7.9 Vergoedingen bij onregelmatig werken
1 Voor een vergoeding voor onregelmatig werken kom je in aanmerking wanneer je een roostergebonden medewerker bent of werkzaam bent in bereikbaarheidsdienst niveau 1. Daarnaast ben je ingedeeld in de salarisgroepen 1 t/m 7.
ProRail bepaalt of functies ingedeeld in salarisgroep 8 t/m 11 in aanmerking komen voor een vergoeding.
2 Voor een vergoeding voor onregelmatig werken kom je niet in aanmerking wanneer:
– je stagiaire of student bent, tenzij apart wordt vermeld dat je wel in aanmerking komt voor een vergoeding;
– je buiten Nederland werkt voor ProRail, incidenteel of permanent. Er gelden in dit geval aparte regelingen. Voor meer informatie kun je terecht bij HR;
– er sprake is van activiteiten in het kader van de bedrijfshulpverlening (BHV);
– je thuis werkt, tenzij ProRail akkoord is met een vergoeding.
– er in onderling overleg in een bedrijfseenheid is afgesproken op andere uren te werken;
– het recht op een extra vergoeding ontstaat als rechtstreeks gevolg van jouw eigen verzoek om te werken op een ander tijdstip.
Een overzicht van de vergoedingsbedragen voor onregelmatig werken staan in Bijlage 3.
7.10 Derving onregelmatigheidstoeslag (DO) bij opnemen vakantie en/of koopverlof
1 Heb je recht op ORT, dan ontvang je de derving ORT ook tijdens het opnemen van (boven) wettelijke vakantie-uren, al dan niet ten behoeve van de OBP-regeling, en bij koopverlof.
2 De compensatie voor de gederfde ORT-vergoeding is gelijk aan de vergoeding DO.
3 Bij het opnemen van vakantie en/of koopverlof bouw je pensioen op over de derving ORT. De normale premieverdeling tussen jou en ProRail blijft van toepassing.
4 Bij het opnemen van vakantie en/of koopverlof bouw je geen decemberuitkering op over de derving ORT.
7.11 Vergoeding intrekken vrijetijdsaanspraken (VTA)

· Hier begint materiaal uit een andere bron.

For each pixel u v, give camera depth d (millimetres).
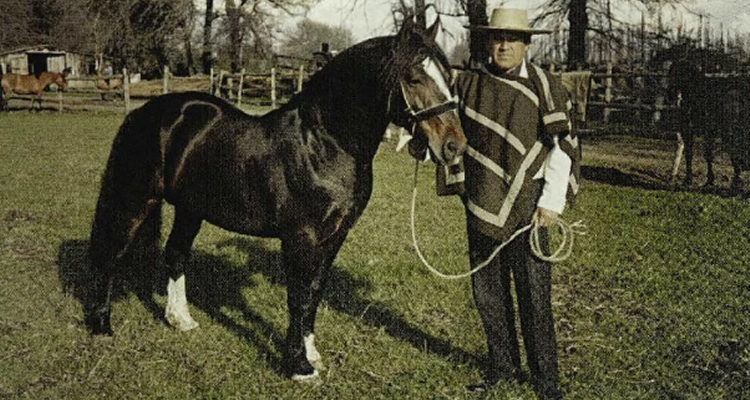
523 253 3670
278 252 6820
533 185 3541
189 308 5242
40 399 3822
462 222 8500
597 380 4145
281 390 3969
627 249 7195
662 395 3963
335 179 3795
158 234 4746
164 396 3867
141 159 4414
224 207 4125
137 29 44250
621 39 24484
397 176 12281
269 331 4832
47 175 11438
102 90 29453
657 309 5391
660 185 11578
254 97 29203
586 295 5797
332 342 4645
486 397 3826
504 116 3512
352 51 3742
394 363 4355
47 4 56625
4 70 47375
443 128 3424
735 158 10719
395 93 3486
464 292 5719
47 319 4953
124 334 4727
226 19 43938
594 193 10539
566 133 3477
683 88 11477
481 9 20953
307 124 3848
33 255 6605
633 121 20172
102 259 4598
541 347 3754
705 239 7605
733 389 4035
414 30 3484
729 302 5512
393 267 6375
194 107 4344
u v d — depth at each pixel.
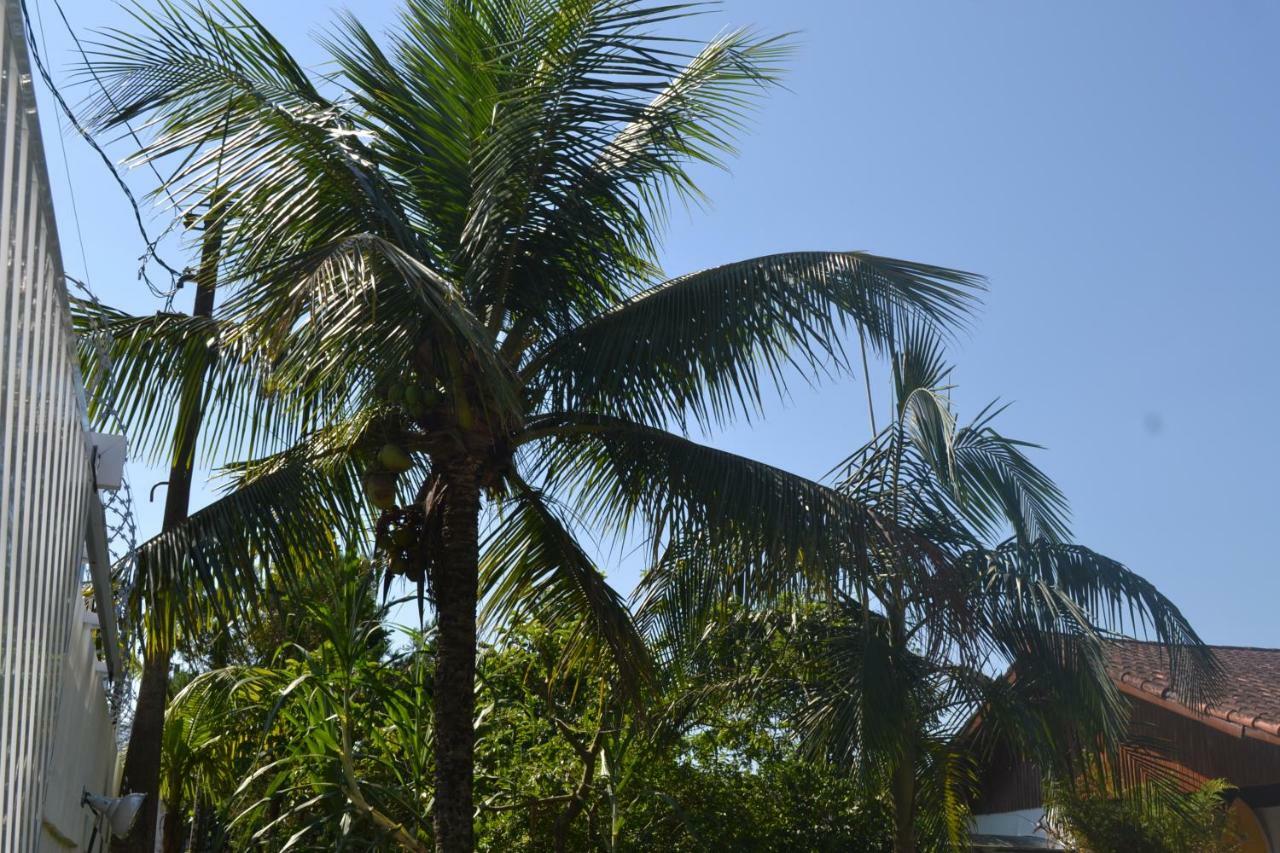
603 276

Als de VTA worden ingetrokken door ProRail, dan kom je in aanmerking voor een vergoeding, zie Bijlage 3. Hierbij gelden de volgende voorwaarden:
– Je valt in salarisgroep 1 t/m 7;
– Je VTA vervalt, omdat je een dienst uitvoert die binnen de minimumnorm ligt van:
– een 28 dagen van te voren vastgelegde R die niet in een RW valt;
– een WTV-/OBP-dag;
– CO;
– een F;
– een bij de DW vastgelegde CF;
– een K
– Je VTA vervalt, omdat je dienst geheel of gedeeltelijk samenvalt met de uren van een dienst waarvan je:
– 28 dagen van tevoren volledig was vrijgemaakt voor gegarandeerde VTA;
– Bij de DW volledig was vrijgemaakt voor overig verlof, OT of een andere VTA die in de plaats komt van een volledige dienst.
– Voor een ingetrokken VTA tijdens de bereikbaarheidsdienst ontvang je geen vergoeding intrekken VTA.
– Is je contractuele arbeidsduur minder dan 36 uur per week, dan ontvang je ook een vergoeding als:
– je dienst begint op een bij de DW vastgelegde PR-dag, of
– de norm van de PR-dag door de uitloop van een dienst met meer dan twee uur wordt aangetast.
7.12 Vergoeding in dienst na oproep/lopende dienst afbreken
1 Het kan gebeuren dat je na een oproep meer dan twee uur eerder dan volgens de DW met een nieuwe dienst begint.
In dat geval ontvang je een vergoeding (zie ook Bijlage 3):
Oproep | Vergoeding |
Je begint een nieuwe dienst tijdens de dagelijkse rusttijd. | Oproep laag |
Je begint een nieuwe dienst tijdens een vrije dag. | Oproep hoog |
2 Het kan gebeuren dat je een lopende dienst moet afbreken vanwege een dienstwijziging in verband met de verplichte dagelijkse rust.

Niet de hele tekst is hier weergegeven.